Work to be completed: Report every line from the following entries that contains the string "pixels".

(Document layout detection data)
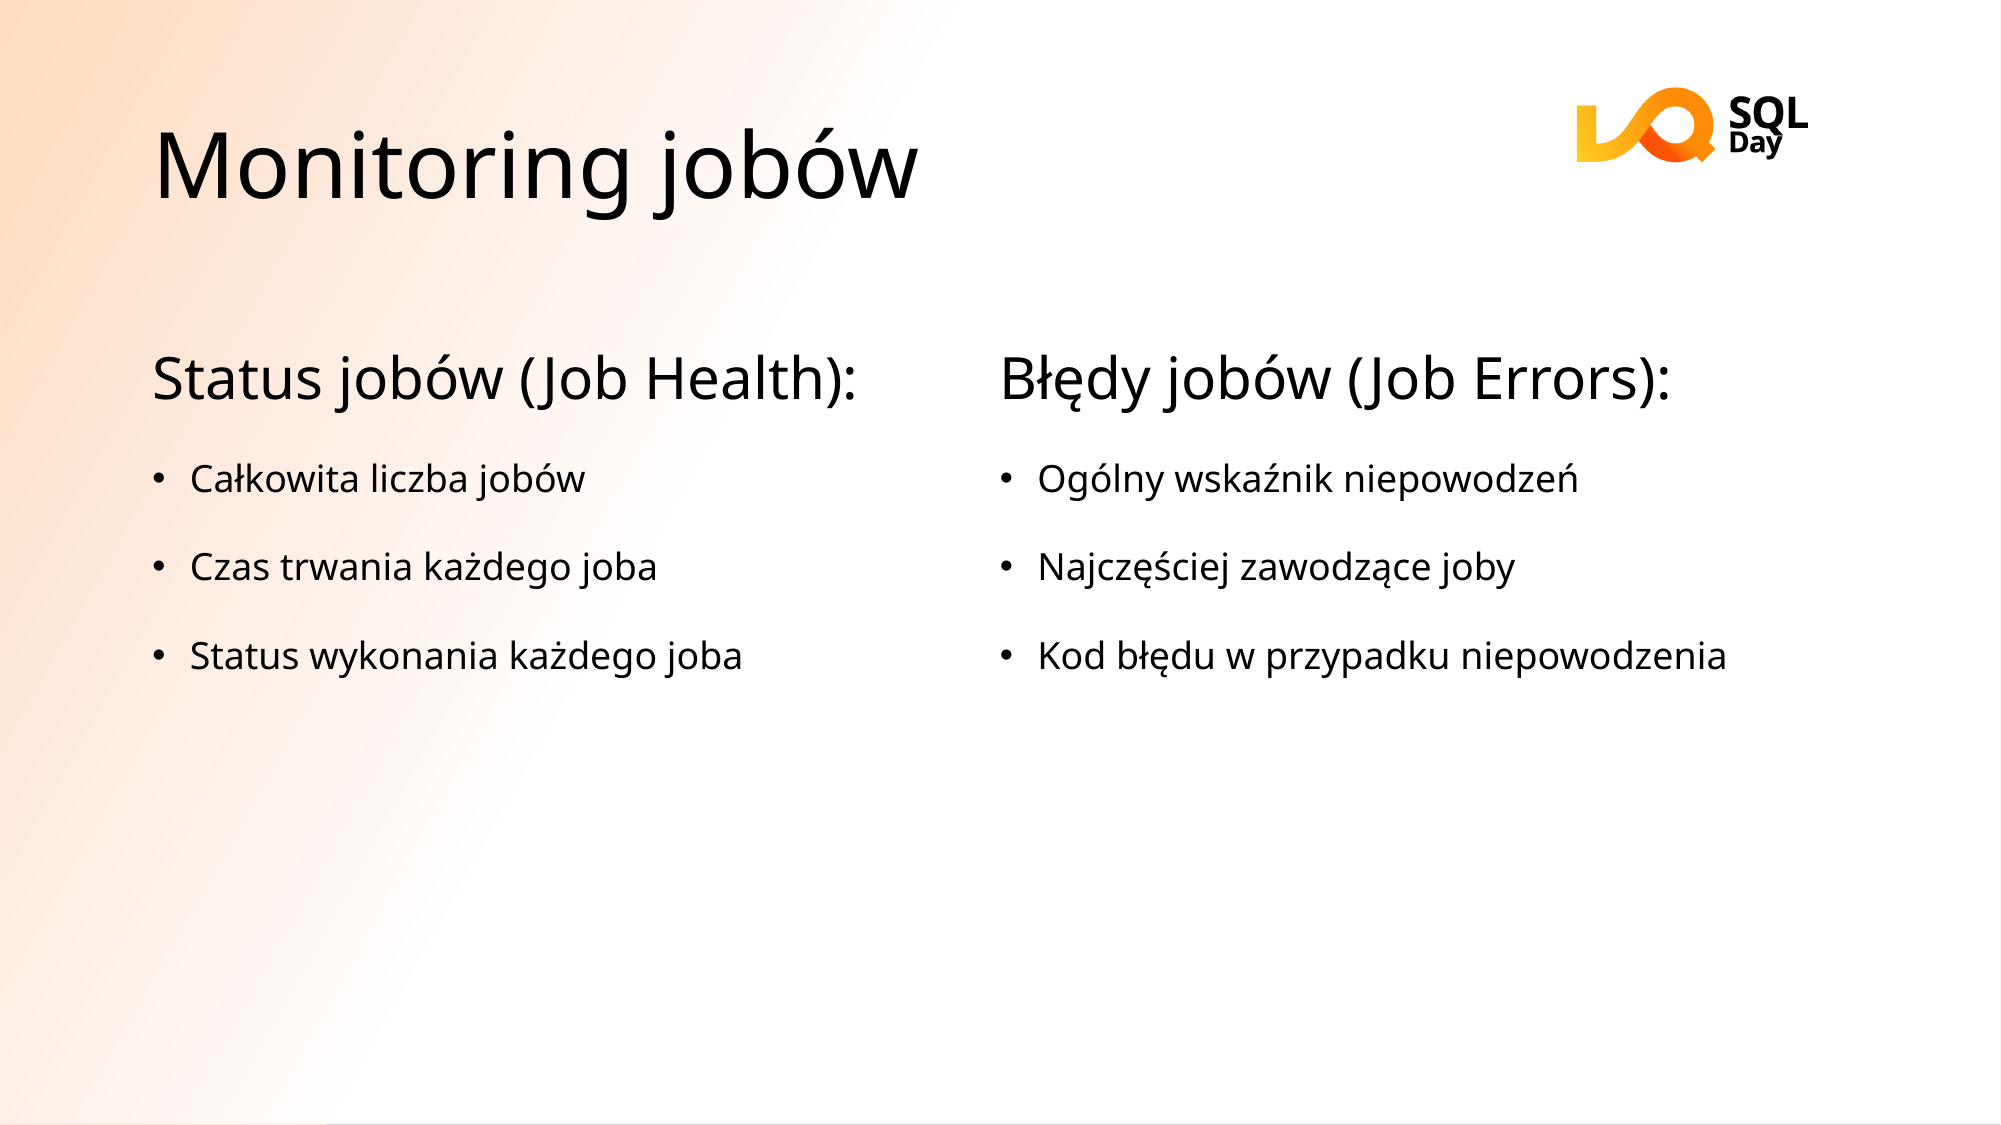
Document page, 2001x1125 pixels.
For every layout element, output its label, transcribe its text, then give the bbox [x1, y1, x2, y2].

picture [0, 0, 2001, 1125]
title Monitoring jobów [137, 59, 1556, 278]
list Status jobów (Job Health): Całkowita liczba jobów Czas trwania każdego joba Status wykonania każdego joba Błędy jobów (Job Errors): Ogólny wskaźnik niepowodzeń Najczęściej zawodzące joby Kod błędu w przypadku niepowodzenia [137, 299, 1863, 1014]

---

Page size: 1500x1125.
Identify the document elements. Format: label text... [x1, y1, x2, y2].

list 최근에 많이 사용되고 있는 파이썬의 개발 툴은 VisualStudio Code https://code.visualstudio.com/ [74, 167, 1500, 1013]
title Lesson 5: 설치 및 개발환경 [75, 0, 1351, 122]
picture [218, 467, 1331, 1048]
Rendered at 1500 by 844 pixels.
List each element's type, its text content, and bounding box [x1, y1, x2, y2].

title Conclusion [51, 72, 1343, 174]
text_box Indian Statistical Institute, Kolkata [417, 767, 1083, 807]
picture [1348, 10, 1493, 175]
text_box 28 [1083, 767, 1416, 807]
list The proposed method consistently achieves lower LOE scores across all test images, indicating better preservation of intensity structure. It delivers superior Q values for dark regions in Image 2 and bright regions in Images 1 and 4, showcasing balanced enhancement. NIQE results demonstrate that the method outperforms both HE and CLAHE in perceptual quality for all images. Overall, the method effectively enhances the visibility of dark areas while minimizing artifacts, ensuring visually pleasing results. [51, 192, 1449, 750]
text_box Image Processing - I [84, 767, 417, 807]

* * *

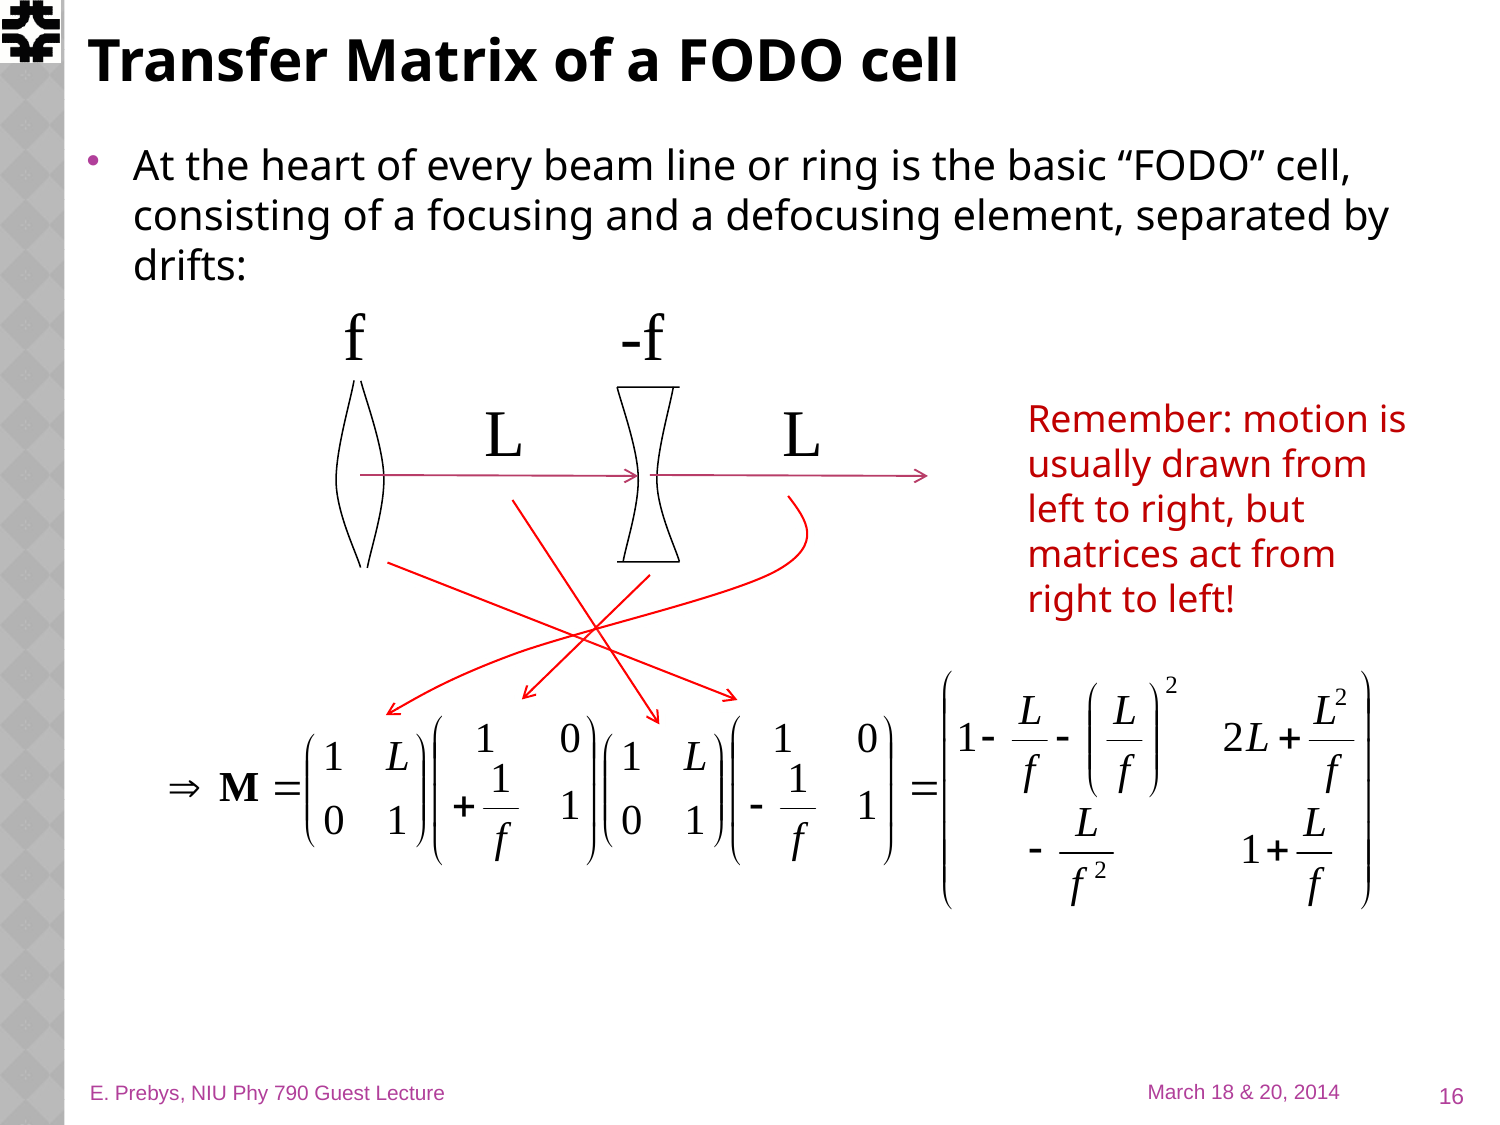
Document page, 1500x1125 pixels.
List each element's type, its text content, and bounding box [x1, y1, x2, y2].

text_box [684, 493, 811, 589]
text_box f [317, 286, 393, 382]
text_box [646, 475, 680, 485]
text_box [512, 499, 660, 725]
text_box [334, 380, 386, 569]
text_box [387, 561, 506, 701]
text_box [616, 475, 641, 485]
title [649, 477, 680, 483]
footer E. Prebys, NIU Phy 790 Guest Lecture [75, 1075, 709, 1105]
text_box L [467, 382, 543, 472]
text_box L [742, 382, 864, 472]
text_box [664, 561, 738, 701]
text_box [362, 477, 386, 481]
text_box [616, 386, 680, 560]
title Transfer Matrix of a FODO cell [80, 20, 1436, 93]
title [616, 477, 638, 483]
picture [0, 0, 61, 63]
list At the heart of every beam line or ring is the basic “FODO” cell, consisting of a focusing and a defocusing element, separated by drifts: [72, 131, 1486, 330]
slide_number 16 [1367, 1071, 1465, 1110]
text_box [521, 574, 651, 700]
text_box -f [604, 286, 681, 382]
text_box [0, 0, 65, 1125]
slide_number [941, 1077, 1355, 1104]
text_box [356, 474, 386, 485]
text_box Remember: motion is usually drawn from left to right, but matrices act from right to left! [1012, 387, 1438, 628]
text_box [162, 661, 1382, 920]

Exercise solution:
Document page, 2001x1125 pixels.
Rendered at 1500 by 844 pixels.
Document page, 1500x1125 pixels.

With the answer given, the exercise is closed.